Exact reproduction required: the lines below from the line with "middle dip: (156, 110)" to the line with "pinky tip: (337, 299)", both ends included, and no others.

**Task input:**
::::

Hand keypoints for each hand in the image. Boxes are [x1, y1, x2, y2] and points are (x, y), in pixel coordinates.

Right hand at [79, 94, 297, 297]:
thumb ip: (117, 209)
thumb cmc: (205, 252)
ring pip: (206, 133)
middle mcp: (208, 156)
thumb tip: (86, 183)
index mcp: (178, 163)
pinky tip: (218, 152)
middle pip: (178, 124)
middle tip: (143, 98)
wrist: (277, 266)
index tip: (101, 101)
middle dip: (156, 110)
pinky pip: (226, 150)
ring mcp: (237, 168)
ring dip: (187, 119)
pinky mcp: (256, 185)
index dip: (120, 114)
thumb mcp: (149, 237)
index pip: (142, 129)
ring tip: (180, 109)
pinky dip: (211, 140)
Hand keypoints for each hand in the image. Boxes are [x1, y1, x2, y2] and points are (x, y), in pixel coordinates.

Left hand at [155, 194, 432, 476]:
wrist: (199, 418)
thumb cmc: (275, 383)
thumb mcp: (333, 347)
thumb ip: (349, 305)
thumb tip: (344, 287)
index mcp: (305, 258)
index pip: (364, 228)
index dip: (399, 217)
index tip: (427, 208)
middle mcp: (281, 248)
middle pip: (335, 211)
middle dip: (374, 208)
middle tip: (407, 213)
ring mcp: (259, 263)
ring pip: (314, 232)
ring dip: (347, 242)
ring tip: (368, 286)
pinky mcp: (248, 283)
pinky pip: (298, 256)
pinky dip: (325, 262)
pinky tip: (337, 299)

::::

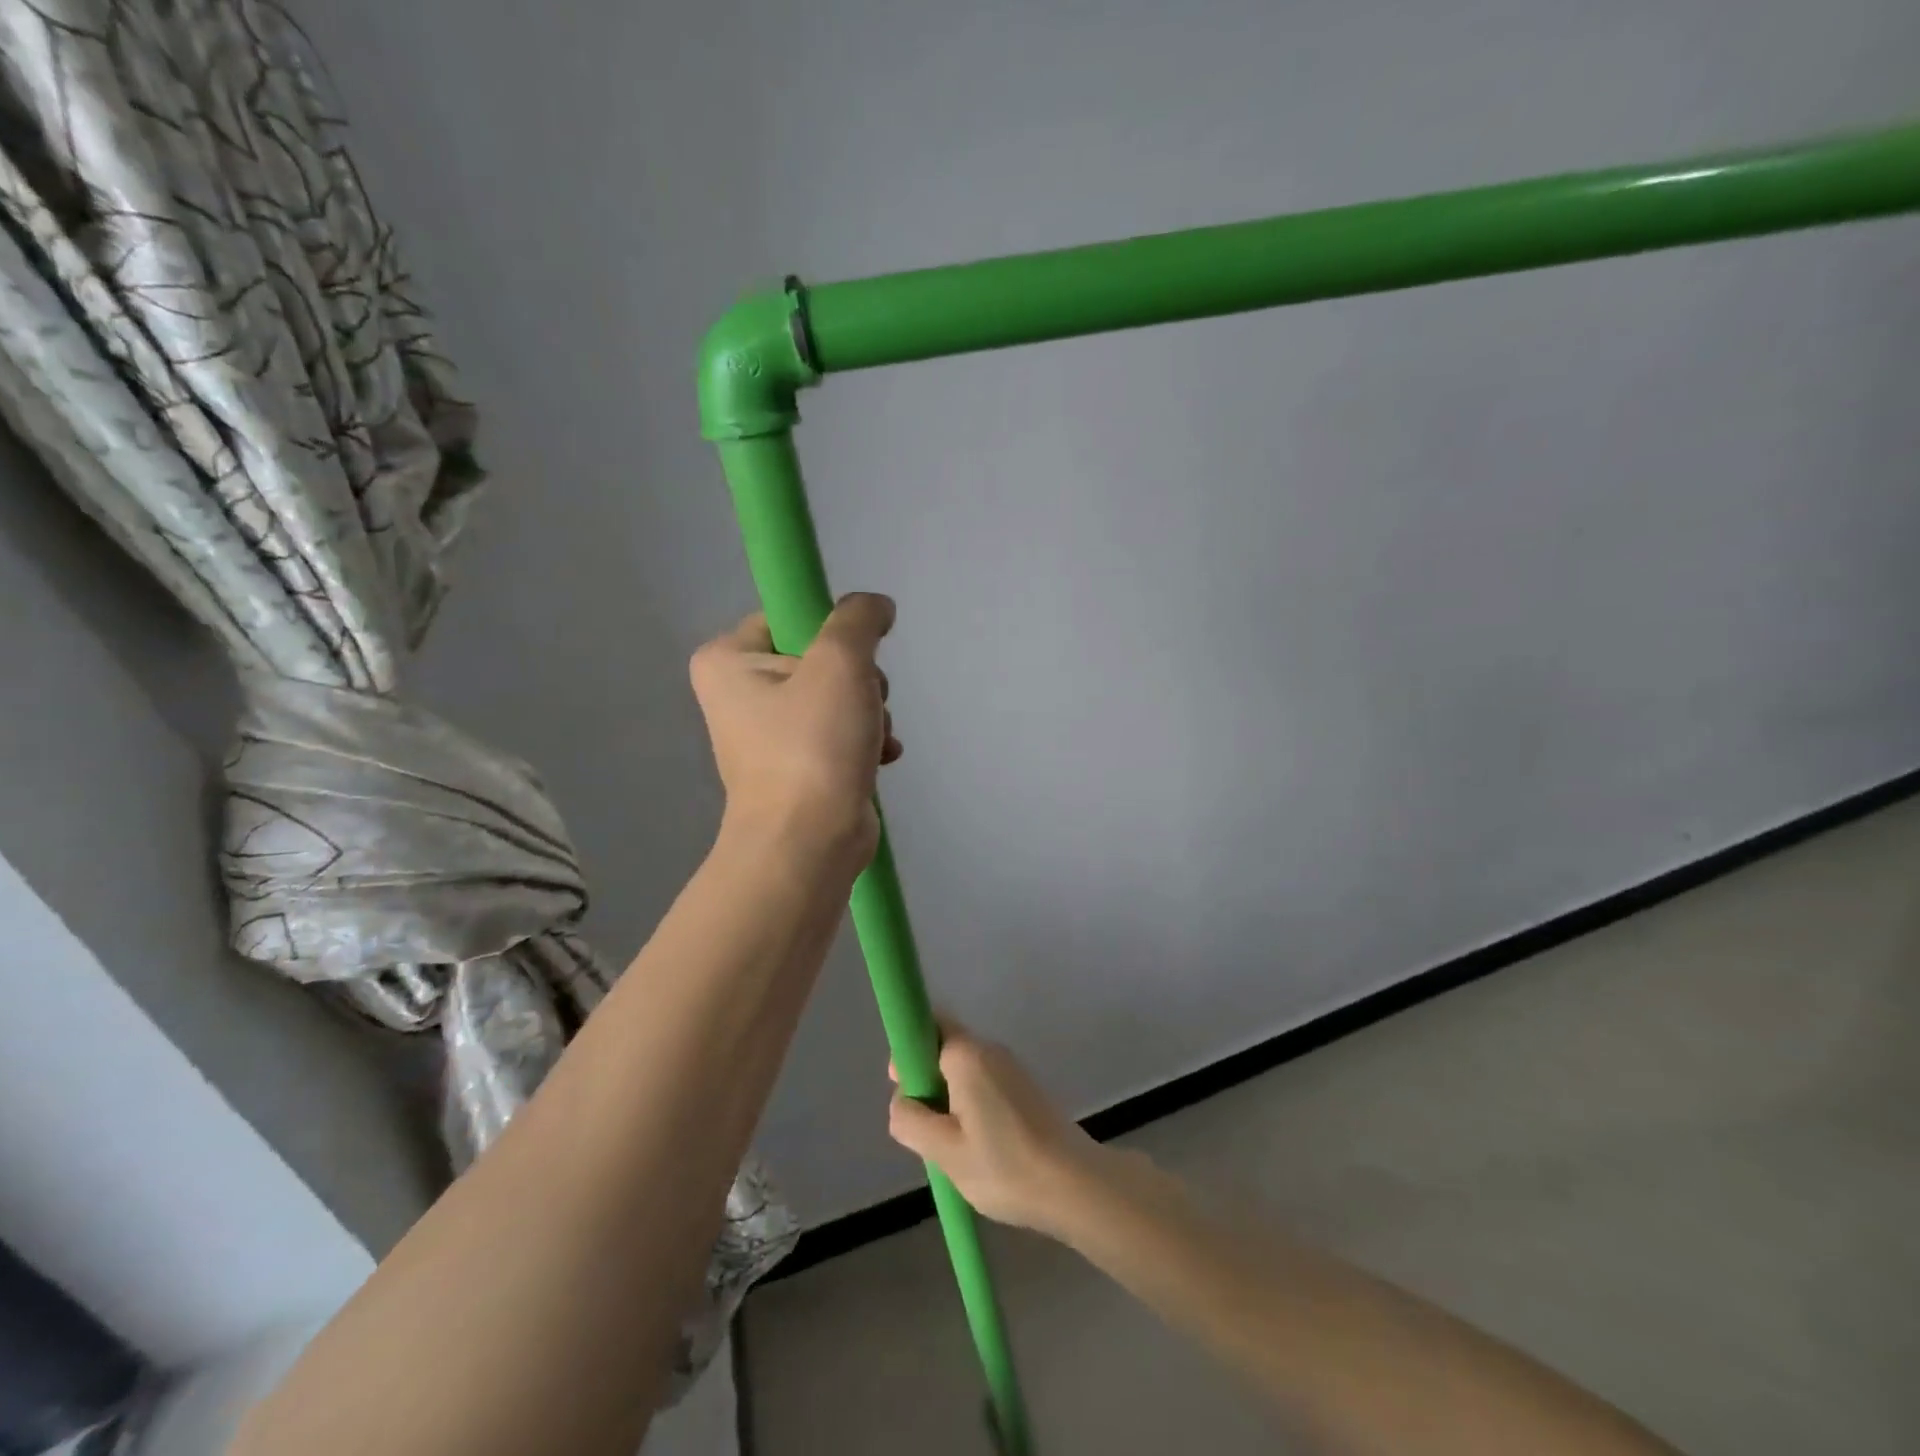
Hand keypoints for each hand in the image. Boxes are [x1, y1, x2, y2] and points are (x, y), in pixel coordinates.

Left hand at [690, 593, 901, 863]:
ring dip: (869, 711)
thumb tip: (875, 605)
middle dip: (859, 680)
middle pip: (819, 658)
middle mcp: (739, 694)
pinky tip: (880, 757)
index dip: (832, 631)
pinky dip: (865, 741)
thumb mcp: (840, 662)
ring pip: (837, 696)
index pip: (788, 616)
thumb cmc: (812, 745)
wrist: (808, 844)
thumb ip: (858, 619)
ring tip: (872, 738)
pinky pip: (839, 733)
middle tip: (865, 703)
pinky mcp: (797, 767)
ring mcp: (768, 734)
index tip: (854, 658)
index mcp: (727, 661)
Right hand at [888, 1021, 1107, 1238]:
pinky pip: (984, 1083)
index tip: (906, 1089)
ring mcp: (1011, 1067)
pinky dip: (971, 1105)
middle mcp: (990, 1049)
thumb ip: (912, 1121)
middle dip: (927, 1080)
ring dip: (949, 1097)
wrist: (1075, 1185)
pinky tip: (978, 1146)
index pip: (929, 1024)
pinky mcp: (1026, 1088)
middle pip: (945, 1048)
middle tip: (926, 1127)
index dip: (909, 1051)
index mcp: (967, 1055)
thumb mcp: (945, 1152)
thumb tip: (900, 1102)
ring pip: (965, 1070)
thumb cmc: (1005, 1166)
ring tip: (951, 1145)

::::

**Answer to the problem:**
middle dip: (156, 110)
pinky pip: (226, 150)
ring mcp: (237, 168)
ring dip: (187, 119)
pinky mcp: (256, 185)
index dip: (120, 114)
thumb mcp: (149, 237)
index pip: (142, 129)
ring tip: (180, 109)
pinky dip: (211, 140)
Hand keypoints for each hand in the image. Boxes are [x1, y1, x2, y2] and points are (x, y), in pixel coordinates.

Left hand at [155, 194, 432, 476]:
wrist: (199, 418)
thumb cmc: (275, 383)
thumb mcp: (333, 347)
thumb ip: (349, 305)
thumb tip: (344, 287)
index mcp: (305, 258)
index pip: (364, 228)
index dip: (399, 217)
index tip: (427, 208)
middle mcp: (281, 248)
middle pip: (335, 211)
middle dip: (374, 208)
middle tip: (407, 213)
ring mcp: (259, 263)
ring pip: (314, 232)
ring dip: (347, 242)
ring tip: (368, 286)
pinky mcp: (248, 283)
pinky pip: (298, 256)
pinky dip: (325, 262)
pinky tip: (337, 299)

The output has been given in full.